Les filles se chargeaient du goûter, des serviettes, les garçons de la bouée qui allait nous servir de radeau, vieille chambre à air issue d'un tracteur qui avait rendu l'âme, pas besoin de seau ni de pelles pour construire d'éventuels châteaux de sable, la plage était faite de cailloux. Chacun avait mis son maillot, nous étions fins prêts.
Dans l'eau, la rivière et son courant dictaient les jeux, pas de nage possible nous n'étions pas assez bons nageurs, notre père restait à distance, il ne se baignait pas, en short, assis sur son siège pliant, la pipe à la bouche, il lisait son journal.

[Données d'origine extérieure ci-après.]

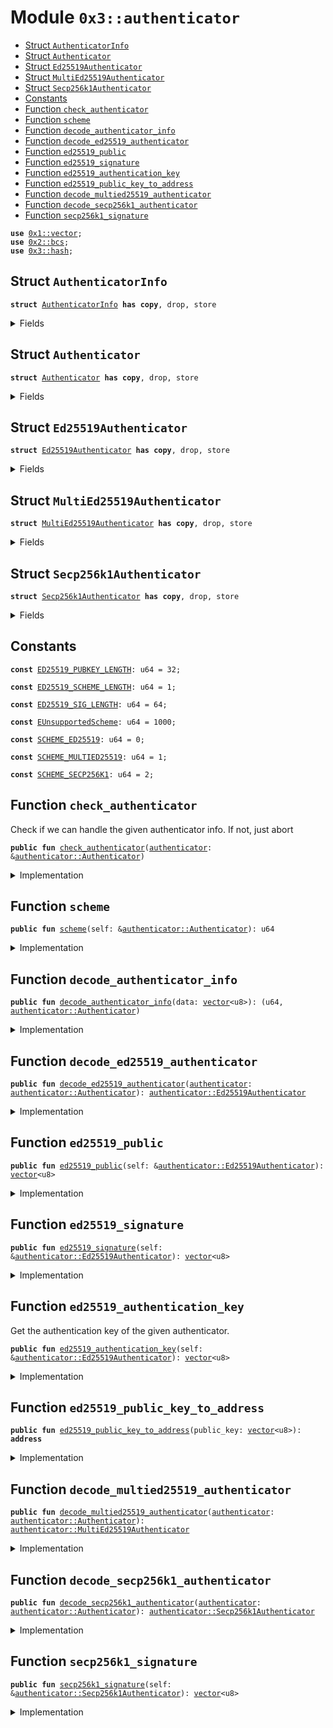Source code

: 
<a name="0x3_authenticator"></a>

# Module `0x3::authenticator`



-  [Struct `AuthenticatorInfo`](#0x3_authenticator_AuthenticatorInfo)
-  [Struct `Authenticator`](#0x3_authenticator_Authenticator)
-  [Struct `Ed25519Authenticator`](#0x3_authenticator_Ed25519Authenticator)
-  [Struct `MultiEd25519Authenticator`](#0x3_authenticator_MultiEd25519Authenticator)
-  [Struct `Secp256k1Authenticator`](#0x3_authenticator_Secp256k1Authenticator)
-  [Constants](#@Constants_0)
-  [Function `check_authenticator`](#0x3_authenticator_check_authenticator)
-  [Function `scheme`](#0x3_authenticator_scheme)
-  [Function `decode_authenticator_info`](#0x3_authenticator_decode_authenticator_info)
-  [Function `decode_ed25519_authenticator`](#0x3_authenticator_decode_ed25519_authenticator)
-  [Function `ed25519_public`](#0x3_authenticator_ed25519_public)
-  [Function `ed25519_signature`](#0x3_authenticator_ed25519_signature)
-  [Function `ed25519_authentication_key`](#0x3_authenticator_ed25519_authentication_key)
-  [Function `ed25519_public_key_to_address`](#0x3_authenticator_ed25519_public_key_to_address)
-  [Function `decode_multied25519_authenticator`](#0x3_authenticator_decode_multied25519_authenticator)
-  [Function `decode_secp256k1_authenticator`](#0x3_authenticator_decode_secp256k1_authenticator)
-  [Function `secp256k1_signature`](#0x3_authenticator_secp256k1_signature)


<pre><code><b>use</b> <a href="">0x1::vector</a>;
<b>use</b> <a href="">0x2::bcs</a>;
<b>use</b> <a href="hash.md#0x3_hash">0x3::hash</a>;
</code></pre>



<a name="0x3_authenticator_AuthenticatorInfo"></a>

## Struct `AuthenticatorInfo`



<pre><code><b>struct</b> <a href="authenticator.md#0x3_authenticator_AuthenticatorInfo">AuthenticatorInfo</a> <b>has</b> <b>copy</b>, drop, store
</code></pre>



<details>
<summary>Fields</summary>


<dl>
<dt>
<code>sequence_number: u64</code>
</dt>
<dd>

</dd>
<dt>
<code><a href="authenticator.md#0x3_authenticator">authenticator</a>: <a href="authenticator.md#0x3_authenticator_Authenticator">authenticator::Authenticator</a></code>
</dt>
<dd>

</dd>
</dl>


</details>

<a name="0x3_authenticator_Authenticator"></a>

## Struct `Authenticator`



<pre><code><b>struct</b> <a href="authenticator.md#0x3_authenticator_Authenticator">Authenticator</a> <b>has</b> <b>copy</b>, drop, store
</code></pre>



<details>
<summary>Fields</summary>


<dl>
<dt>
<code>scheme: u64</code>
</dt>
<dd>

</dd>
<dt>
<code>payload: <a href="">vector</a>&lt;u8&gt;</code>
</dt>
<dd>

</dd>
</dl>


</details>

<a name="0x3_authenticator_Ed25519Authenticator"></a>

## Struct `Ed25519Authenticator`



<pre><code><b>struct</b> <a href="authenticator.md#0x3_authenticator_Ed25519Authenticator">Ed25519Authenticator</a> <b>has</b> <b>copy</b>, drop, store
</code></pre>



<details>
<summary>Fields</summary>


<dl>
<dt>
<code>signature: <a href="">vector</a>&lt;u8&gt;</code>
</dt>
<dd>

</dd>
</dl>


</details>

<a name="0x3_authenticator_MultiEd25519Authenticator"></a>

## Struct `MultiEd25519Authenticator`



<pre><code><b>struct</b> <a href="authenticator.md#0x3_authenticator_MultiEd25519Authenticator">MultiEd25519Authenticator</a> <b>has</b> <b>copy</b>, drop, store
</code></pre>



<details>
<summary>Fields</summary>


<dl>
<dt>
<code>public_key: <a href="">vector</a>&lt;u8&gt;</code>
</dt>
<dd>

</dd>
<dt>
<code>signature: <a href="">vector</a>&lt;u8&gt;</code>
</dt>
<dd>

</dd>
</dl>


</details>

<a name="0x3_authenticator_Secp256k1Authenticator"></a>

## Struct `Secp256k1Authenticator`



<pre><code><b>struct</b> <a href="authenticator.md#0x3_authenticator_Secp256k1Authenticator">Secp256k1Authenticator</a> <b>has</b> <b>copy</b>, drop, store
</code></pre>



<details>
<summary>Fields</summary>


<dl>
<dt>
<code>signature: <a href="">vector</a>&lt;u8&gt;</code>
</dt>
<dd>

</dd>
</dl>


</details>

<a name="@Constants_0"></a>

## Constants


<a name="0x3_authenticator_ED25519_PUBKEY_LENGTH"></a>



<pre><code><b>const</b> <a href="authenticator.md#0x3_authenticator_ED25519_PUBKEY_LENGTH">ED25519_PUBKEY_LENGTH</a>: u64 = 32;
</code></pre>



<a name="0x3_authenticator_ED25519_SCHEME_LENGTH"></a>



<pre><code><b>const</b> <a href="authenticator.md#0x3_authenticator_ED25519_SCHEME_LENGTH">ED25519_SCHEME_LENGTH</a>: u64 = 1;
</code></pre>



<a name="0x3_authenticator_ED25519_SIG_LENGTH"></a>



<pre><code><b>const</b> <a href="authenticator.md#0x3_authenticator_ED25519_SIG_LENGTH">ED25519_SIG_LENGTH</a>: u64 = 64;
</code></pre>



<a name="0x3_authenticator_EUnsupportedScheme"></a>



<pre><code><b>const</b> <a href="authenticator.md#0x3_authenticator_EUnsupportedScheme">EUnsupportedScheme</a>: u64 = 1000;
</code></pre>



<a name="0x3_authenticator_SCHEME_ED25519"></a>



<pre><code><b>const</b> <a href="authenticator.md#0x3_authenticator_SCHEME_ED25519">SCHEME_ED25519</a>: u64 = 0;
</code></pre>



<a name="0x3_authenticator_SCHEME_MULTIED25519"></a>



<pre><code><b>const</b> <a href="authenticator.md#0x3_authenticator_SCHEME_MULTIED25519">SCHEME_MULTIED25519</a>: u64 = 1;
</code></pre>



<a name="0x3_authenticator_SCHEME_SECP256K1"></a>



<pre><code><b>const</b> <a href="authenticator.md#0x3_authenticator_SCHEME_SECP256K1">SCHEME_SECP256K1</a>: u64 = 2;
</code></pre>



<a name="0x3_authenticator_check_authenticator"></a>

## Function `check_authenticator`

Check if we can handle the given authenticator info.
If not, just abort


<pre><code><b>public</b> <b>fun</b> <a href="authenticator.md#0x3_authenticator_check_authenticator">check_authenticator</a>(<a href="authenticator.md#0x3_authenticator">authenticator</a>: &<a href="authenticator.md#0x3_authenticator_Authenticator">authenticator::Authenticator</a>)
</code></pre>



<details>
<summary>Implementation</summary>


<pre><code><b>public</b> <b>fun</b> <a href="authenticator.md#0x3_authenticator_check_authenticator">check_authenticator</a>(<a href="authenticator.md#0x3_authenticator">authenticator</a>: &<a href="authenticator.md#0x3_authenticator_Authenticator">Authenticator</a>) {
   <b>assert</b>!(<a href="authenticator.md#0x3_authenticator_is_builtin_scheme">is_builtin_scheme</a>(<a href="authenticator.md#0x3_authenticator">authenticator</a>.scheme), <a href="authenticator.md#0x3_authenticator_EUnsupportedScheme">EUnsupportedScheme</a>);
}
</code></pre>



</details>

<a name="0x3_authenticator_scheme"></a>

## Function `scheme`



<pre><code><b>public</b> <b>fun</b> <a href="authenticator.md#0x3_authenticator_scheme">scheme</a>(self: &<a href="authenticator.md#0x3_authenticator_Authenticator">authenticator::Authenticator</a>): u64
</code></pre>



<details>
<summary>Implementation</summary>


<pre><code><b>public</b> <b>fun</b> <a href="authenticator.md#0x3_authenticator_scheme">scheme</a>(self: &<a href="authenticator.md#0x3_authenticator_Authenticator">Authenticator</a>): u64 {
   self.scheme
}
</code></pre>



</details>

<a name="0x3_authenticator_decode_authenticator_info"></a>

## Function `decode_authenticator_info`



<pre><code><b>public</b> <b>fun</b> <a href="authenticator.md#0x3_authenticator_decode_authenticator_info">decode_authenticator_info</a>(data: <a href="">vector</a>&lt;u8&gt;): (u64, <a href="authenticator.md#0x3_authenticator_Authenticator">authenticator::Authenticator</a>)
</code></pre>



<details>
<summary>Implementation</summary>


<pre><code><b>public</b> <b>fun</b> <a href="authenticator.md#0x3_authenticator_decode_authenticator_info">decode_authenticator_info</a>(data: <a href="">vector</a>&lt;u8&gt;): (u64, <a href="authenticator.md#0x3_authenticator_Authenticator">Authenticator</a>) {
   <b>let</b> info = moveos_std::bcs::from_bytes&lt;<a href="authenticator.md#0x3_authenticator_AuthenticatorInfo">AuthenticatorInfo</a>&gt;(data);
   <b>let</b> <a href="authenticator.md#0x3_authenticator_AuthenticatorInfo">AuthenticatorInfo</a> { sequence_number, <a href="authenticator.md#0x3_authenticator">authenticator</a> } = info;
   (sequence_number, <a href="authenticator.md#0x3_authenticator">authenticator</a>)
}
</code></pre>



</details>

<a name="0x3_authenticator_decode_ed25519_authenticator"></a>

## Function `decode_ed25519_authenticator`



<pre><code><b>public</b> <b>fun</b> <a href="authenticator.md#0x3_authenticator_decode_ed25519_authenticator">decode_ed25519_authenticator</a>(<a href="authenticator.md#0x3_authenticator">authenticator</a>: <a href="authenticator.md#0x3_authenticator_Authenticator">authenticator::Authenticator</a>): <a href="authenticator.md#0x3_authenticator_Ed25519Authenticator">authenticator::Ed25519Authenticator</a>
</code></pre>



<details>
<summary>Implementation</summary>


<pre><code><b>public</b> <b>fun</b> <a href="authenticator.md#0x3_authenticator_decode_ed25519_authenticator">decode_ed25519_authenticator</a>(<a href="authenticator.md#0x3_authenticator">authenticator</a>: <a href="authenticator.md#0x3_authenticator_Authenticator">Authenticator</a>): <a href="authenticator.md#0x3_authenticator_Ed25519Authenticator">Ed25519Authenticator</a> {
   <b>assert</b>!(<a href="authenticator.md#0x3_authenticator">authenticator</a>.scheme == <a href="authenticator.md#0x3_authenticator_SCHEME_ED25519">SCHEME_ED25519</a>, <a href="authenticator.md#0x3_authenticator_EUnsupportedScheme">EUnsupportedScheme</a>);
   moveos_std::bcs::from_bytes&lt;<a href="authenticator.md#0x3_authenticator_Ed25519Authenticator">Ed25519Authenticator</a>&gt;(<a href="authenticator.md#0x3_authenticator">authenticator</a>.payload)
}
</code></pre>



</details>

<a name="0x3_authenticator_ed25519_public"></a>

## Function `ed25519_public`



<pre><code><b>public</b> <b>fun</b> <a href="authenticator.md#0x3_authenticator_ed25519_public">ed25519_public</a>(self: &<a href="authenticator.md#0x3_authenticator_Ed25519Authenticator">authenticator::Ed25519Authenticator</a>): <a href="">vector</a>&lt;u8&gt;
</code></pre>



<details>
<summary>Implementation</summary>


<pre><code><b>public</b> <b>fun</b> <a href="authenticator.md#0x3_authenticator_ed25519_public">ed25519_public</a>(self: &<a href="authenticator.md#0x3_authenticator_Ed25519Authenticator">Ed25519Authenticator</a>): <a href="">vector</a>&lt;u8&gt; {
   <b>let</b> public_key = <a href="_empty">vector::empty</a>&lt;u8&gt;();
   <b>let</b> i = <a href="authenticator.md#0x3_authenticator_ED25519_SCHEME_LENGTH">ED25519_SCHEME_LENGTH</a> + <a href="authenticator.md#0x3_authenticator_ED25519_SIG_LENGTH">ED25519_SIG_LENGTH</a>;
   <b>while</b> (i &lt; <a href="authenticator.md#0x3_authenticator_ED25519_SCHEME_LENGTH">ED25519_SCHEME_LENGTH</a> + <a href="authenticator.md#0x3_authenticator_ED25519_SIG_LENGTH">ED25519_SIG_LENGTH</a> + <a href="authenticator.md#0x3_authenticator_ED25519_PUBKEY_LENGTH">ED25519_PUBKEY_LENGTH</a>) {
      <b>let</b> value = <a href="_borrow">vector::borrow</a>(&self.signature, i);
      <a href="_push_back">vector::push_back</a>(&<b>mut</b> public_key, *value);
      i = i + 1;
   };

   public_key
}
</code></pre>



</details>

<a name="0x3_authenticator_ed25519_signature"></a>

## Function `ed25519_signature`



<pre><code><b>public</b> <b>fun</b> <a href="authenticator.md#0x3_authenticator_ed25519_signature">ed25519_signature</a>(self: &<a href="authenticator.md#0x3_authenticator_Ed25519Authenticator">authenticator::Ed25519Authenticator</a>): <a href="">vector</a>&lt;u8&gt;
</code></pre>



<details>
<summary>Implementation</summary>


<pre><code><b>public</b> <b>fun</b> <a href="authenticator.md#0x3_authenticator_ed25519_signature">ed25519_signature</a>(self: &<a href="authenticator.md#0x3_authenticator_Ed25519Authenticator">Ed25519Authenticator</a>): <a href="">vector</a>&lt;u8&gt; {
   <b>let</b> sign = <a href="_empty">vector::empty</a>&lt;u8&gt;();
   <b>let</b> i = <a href="authenticator.md#0x3_authenticator_ED25519_SCHEME_LENGTH">ED25519_SCHEME_LENGTH</a>;
   <b>while</b> (i &lt; <a href="authenticator.md#0x3_authenticator_ED25519_SIG_LENGTH">ED25519_SIG_LENGTH</a> + 1) {
      <b>let</b> value = <a href="_borrow">vector::borrow</a>(&self.signature, i);
      <a href="_push_back">vector::push_back</a>(&<b>mut</b> sign, *value);
      i = i + 1;
   };

   sign
}
</code></pre>



</details>

<a name="0x3_authenticator_ed25519_authentication_key"></a>

## Function `ed25519_authentication_key`

Get the authentication key of the given authenticator.


<pre><code><b>public</b> <b>fun</b> <a href="authenticator.md#0x3_authenticator_ed25519_authentication_key">ed25519_authentication_key</a>(self: &<a href="authenticator.md#0x3_authenticator_Ed25519Authenticator">authenticator::Ed25519Authenticator</a>): <a href="">vector</a>&lt;u8&gt;
</code></pre>



<details>
<summary>Implementation</summary>


<pre><code><b>public</b> <b>fun</b> <a href="authenticator.md#0x3_authenticator_ed25519_authentication_key">ed25519_authentication_key</a>(self: &<a href="authenticator.md#0x3_authenticator_Ed25519Authenticator">Ed25519Authenticator</a>): <a href="">vector</a>&lt;u8&gt; {
   <b>let</b> public_key = <a href="authenticator.md#0x3_authenticator_ed25519_public">ed25519_public</a>(self);
   <b>let</b> addr = <a href="authenticator.md#0x3_authenticator_ed25519_public_key_to_address">ed25519_public_key_to_address</a>(public_key);
   moveos_std::bcs::to_bytes(&addr)
}
</code></pre>



</details>

<a name="0x3_authenticator_ed25519_public_key_to_address"></a>

## Function `ed25519_public_key_to_address`



<pre><code><b>public</b> <b>fun</b> <a href="authenticator.md#0x3_authenticator_ed25519_public_key_to_address">ed25519_public_key_to_address</a>(public_key: <a href="">vector</a>&lt;u8&gt;): <b>address</b>
</code></pre>



<details>
<summary>Implementation</summary>


<pre><code><b>public</b> <b>fun</b> <a href="authenticator.md#0x3_authenticator_ed25519_public_key_to_address">ed25519_public_key_to_address</a>(public_key: <a href="">vector</a>&lt;u8&gt;): <b>address</b> {
   <b>let</b> bytes = <a href="_singleton">vector::singleton</a>((<a href="authenticator.md#0x3_authenticator_SCHEME_ED25519">SCHEME_ED25519</a> <b>as</b> u8));
   <a href="_append">vector::append</a>(&<b>mut</b> bytes, public_key);
   moveos_std::bcs::to_address(hash::blake2b256(&bytes))
}
</code></pre>



</details>

<a name="0x3_authenticator_decode_multied25519_authenticator"></a>

## Function `decode_multied25519_authenticator`



<pre><code><b>public</b> <b>fun</b> <a href="authenticator.md#0x3_authenticator_decode_multied25519_authenticator">decode_multied25519_authenticator</a>(<a href="authenticator.md#0x3_authenticator">authenticator</a>: <a href="authenticator.md#0x3_authenticator_Authenticator">authenticator::Authenticator</a>): <a href="authenticator.md#0x3_authenticator_MultiEd25519Authenticator">authenticator::MultiEd25519Authenticator</a>
</code></pre>



<details>
<summary>Implementation</summary>


<pre><code><b>public</b> <b>fun</b> <a href="authenticator.md#0x3_authenticator_decode_multied25519_authenticator">decode_multied25519_authenticator</a>(<a href="authenticator.md#0x3_authenticator">authenticator</a>: <a href="authenticator.md#0x3_authenticator_Authenticator">Authenticator</a>): <a href="authenticator.md#0x3_authenticator_MultiEd25519Authenticator">MultiEd25519Authenticator</a> {
   <b>assert</b>!(<a href="authenticator.md#0x3_authenticator">authenticator</a>.scheme == <a href="authenticator.md#0x3_authenticator_SCHEME_MULTIED25519">SCHEME_MULTIED25519</a>, <a href="authenticator.md#0x3_authenticator_EUnsupportedScheme">EUnsupportedScheme</a>);
   moveos_std::bcs::from_bytes&lt;<a href="authenticator.md#0x3_authenticator_MultiEd25519Authenticator">MultiEd25519Authenticator</a>&gt;(<a href="authenticator.md#0x3_authenticator">authenticator</a>.payload)
}
</code></pre>



</details>

<a name="0x3_authenticator_decode_secp256k1_authenticator"></a>

## Function `decode_secp256k1_authenticator`



<pre><code><b>public</b> <b>fun</b> <a href="authenticator.md#0x3_authenticator_decode_secp256k1_authenticator">decode_secp256k1_authenticator</a>(<a href="authenticator.md#0x3_authenticator">authenticator</a>: <a href="authenticator.md#0x3_authenticator_Authenticator">authenticator::Authenticator</a>): <a href="authenticator.md#0x3_authenticator_Secp256k1Authenticator">authenticator::Secp256k1Authenticator</a>
</code></pre>



<details>
<summary>Implementation</summary>


<pre><code><b>public</b> <b>fun</b> <a href="authenticator.md#0x3_authenticator_decode_secp256k1_authenticator">decode_secp256k1_authenticator</a>(<a href="authenticator.md#0x3_authenticator">authenticator</a>: <a href="authenticator.md#0x3_authenticator_Authenticator">Authenticator</a>): <a href="authenticator.md#0x3_authenticator_Secp256k1Authenticator">Secp256k1Authenticator</a> {
   <b>assert</b>!(<a href="authenticator.md#0x3_authenticator">authenticator</a>.scheme == <a href="authenticator.md#0x3_authenticator_SCHEME_SECP256K1">SCHEME_SECP256K1</a>, <a href="authenticator.md#0x3_authenticator_EUnsupportedScheme">EUnsupportedScheme</a>);
   moveos_std::bcs::from_bytes&lt;<a href="authenticator.md#0x3_authenticator_Secp256k1Authenticator">Secp256k1Authenticator</a>&gt;(<a href="authenticator.md#0x3_authenticator">authenticator</a>.payload)
}
</code></pre>



</details>

<a name="0x3_authenticator_secp256k1_signature"></a>

## Function `secp256k1_signature`



<pre><code><b>public</b> <b>fun</b> <a href="authenticator.md#0x3_authenticator_secp256k1_signature">secp256k1_signature</a>(self: &<a href="authenticator.md#0x3_authenticator_Secp256k1Authenticator">authenticator::Secp256k1Authenticator</a>): <a href="">vector</a>&lt;u8&gt;
</code></pre>



<details>
<summary>Implementation</summary>


<pre><code><b>public</b> <b>fun</b> <a href="authenticator.md#0x3_authenticator_secp256k1_signature">secp256k1_signature</a>(self: &<a href="authenticator.md#0x3_authenticator_Secp256k1Authenticator">Secp256k1Authenticator</a>): <a href="">vector</a>&lt;u8&gt; {
   self.signature
}
</code></pre>



</details>
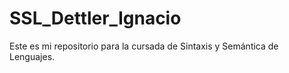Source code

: # SSL_Dettler_Ignacio

Este es mi repositorio para la cursada de Sintaxis y Semántica de Lenguajes.
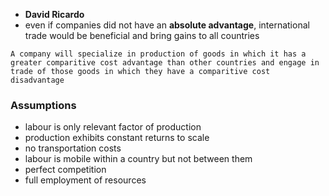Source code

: - **David Ricardo**
- even if companies did not have an **absolute advantage**, international trade would be beneficial and bring gains to all countries

`A company will specialize in production of goods in which it has a greater comparitive cost advantage than other countries and engage in trade of those goods in which they have a comparitive cost disadvantage`

### Assumptions
- labour is only relevant factor of production
- production exhibits constant returns to scale
- no transportation costs
- labour is mobile within a country but not between them
- perfect competition
- full employment of resources
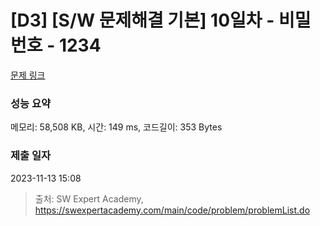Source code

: # [D3] [S/W 문제해결 기본] 10일차 - 비밀번호 - 1234 

[문제 링크](https://swexpertacademy.com/main/code/problem/problemDetail.do?contestProbId=AV14_DEKAJcCFAYD) 

### 성능 요약

메모리: 58,508 KB, 시간: 149 ms, 코드길이: 353 Bytes

### 제출 일자

2023-11-13 15:08



> 출처: SW Expert Academy, https://swexpertacademy.com/main/code/problem/problemList.do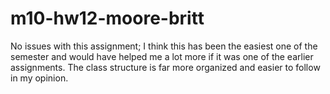 # m10-hw12-moore-britt
 No issues with this assignment; I think this has been the easiest one of the semester and would have helped me a lot more if it was one of the earlier assignments. The class structure is far more organized and easier to follow in my opinion. 
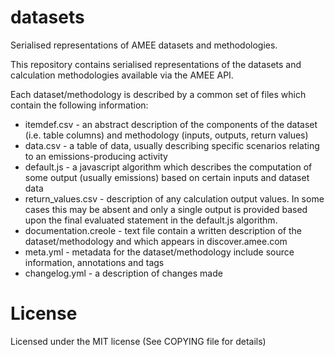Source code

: datasets
========

Serialised representations of AMEE datasets and methodologies.

This repository contains serialised representations of the datasets and calculation methodologies available via the AMEE API.

Each dataset/methodology is described by a common set of files which contain the following information:

* itemdef.csv - an abstract description of the components of the dataset (i.e. table columns) and methodology (inputs, outputs, return values)
* data.csv - a table of data, usually describing specific scenarios relating to an emissions-producing activity
* default.js - a javascript algorithm which describes the computation of some output (usually emissions) based on certain inputs and dataset data
* return_values.csv - description of any calculation output values. In some cases this may be absent and only a single output is provided based upon the final evaluated statement in the default.js algorithm.
* documentation.creole - text file contain a written description of the dataset/methodology and which appears in discover.amee.com
* meta.yml - metadata for the dataset/methodology include source information, annotations and tags
* changelog.yml - a description of changes made

License
=======

Licensed under the MIT license (See COPYING file for details)
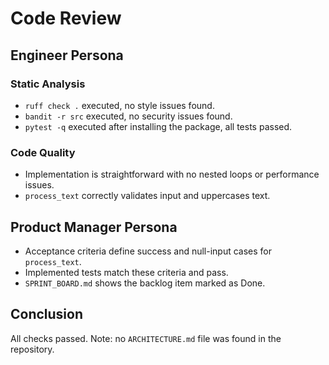 # Code Review

## Engineer Persona

### Static Analysis
- `ruff check .` executed, no style issues found.
- `bandit -r src` executed, no security issues found.
- `pytest -q` executed after installing the package, all tests passed.

### Code Quality
- Implementation is straightforward with no nested loops or performance issues.
- `process_text` correctly validates input and uppercases text.

## Product Manager Persona

- Acceptance criteria define success and null-input cases for `process_text`.
- Implemented tests match these criteria and pass.
- `SPRINT_BOARD.md` shows the backlog item marked as Done.

## Conclusion

All checks passed. Note: no `ARCHITECTURE.md` file was found in the repository.
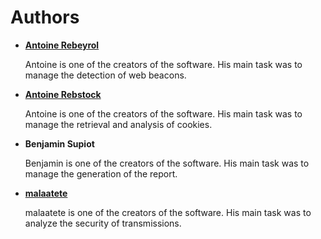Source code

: Authors
=======

* __[Antoine Rebeyrol](https://twitter.com/r3baix)__

    Antoine is one of the creators of the software. His main task was to manage the detection of web beacons.

* __[Antoine Rebstock](https://twitter.com/AntoineRebstock)__

    Antoine is one of the creators of the software. His main task was to manage the retrieval and analysis of cookies.

* __Benjamin Supiot__

    Benjamin is one of the creators of the software. His main task was to manage the generation of the report.

* __[malaatete](https://twitter.com/malaatete)__

    malaatete is one of the creators of the software. His main task was to analyze the security of transmissions.
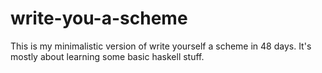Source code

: # write-you-a-scheme

This is my minimalistic version of write yourself a scheme in 48 days.
It's mostly about learning some basic haskell stuff.
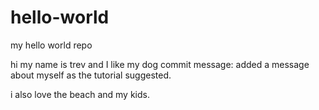 # hello-world
my hello world repo

hi my name is trev and I like my dog
commit message:  added a message about myself as the tutorial suggested.


i also love the beach and my kids.
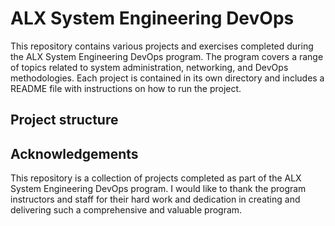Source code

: # ALX System Engineering DevOps

This repository contains various projects and exercises completed during the ALX System Engineering DevOps program. The program covers a range of topics related to system administration, networking, and DevOps methodologies. Each project is contained in its own directory and includes a README file with instructions on how to run the project.

## Project structure

## Acknowledgements

This repository is a collection of projects completed as part of the ALX System Engineering DevOps program. I would like to thank the program instructors and staff for their hard work and dedication in creating and delivering such a comprehensive and valuable program.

La bouée arrimée à un ponton était le château fort des garçons et la place n'était pas facile à prendre pour ne pas dire impossible, ils y régnaient en maîtres c'était leur prérogative et nous les filles, n'étions là que pour la renforcer. L'après-midi se passait ainsi dans ces tentatives toujours échouées de prendre le dessus sur les garçons.
A distance, le père évaluait l'intensité des éclats de voix et la gravité des disputes mais n'intervenait pas quel que soit le rapport de force et lorsque d'un geste, il donnait le signal du départ, nous sortions à peine de l'eau qu'il était déjà à la voiture.
Des années plus tard, à l'âge de 80 ans, notre père écrivit ses Mémoires, texte qu'il envoya à chacun de nous ainsi qu'aux plus âgés de ses petits-enfants. J'attendais avec impatience d'y trouver les mots qui combleraient son silence de toujours, son retrait. Il y racontait ses parents, la guerre de ses frères, la sienne, sa maladie, la rencontre avec notre mère, son métier, ses bagarres, ses réussites, mais sur nous, ses enfants, rien, pas un mot. Nous ne faisions pas partie de son monde.
Lorsque je lui fis part de mon étonnement et de ma peine, il marqua un temps d'arrêt, réalisant sur le moment ce que cela impliquait pour ses enfants de désintérêt, d'indifférence.
Il n'en avait pas eu conscience en écrivant, il le regrettait.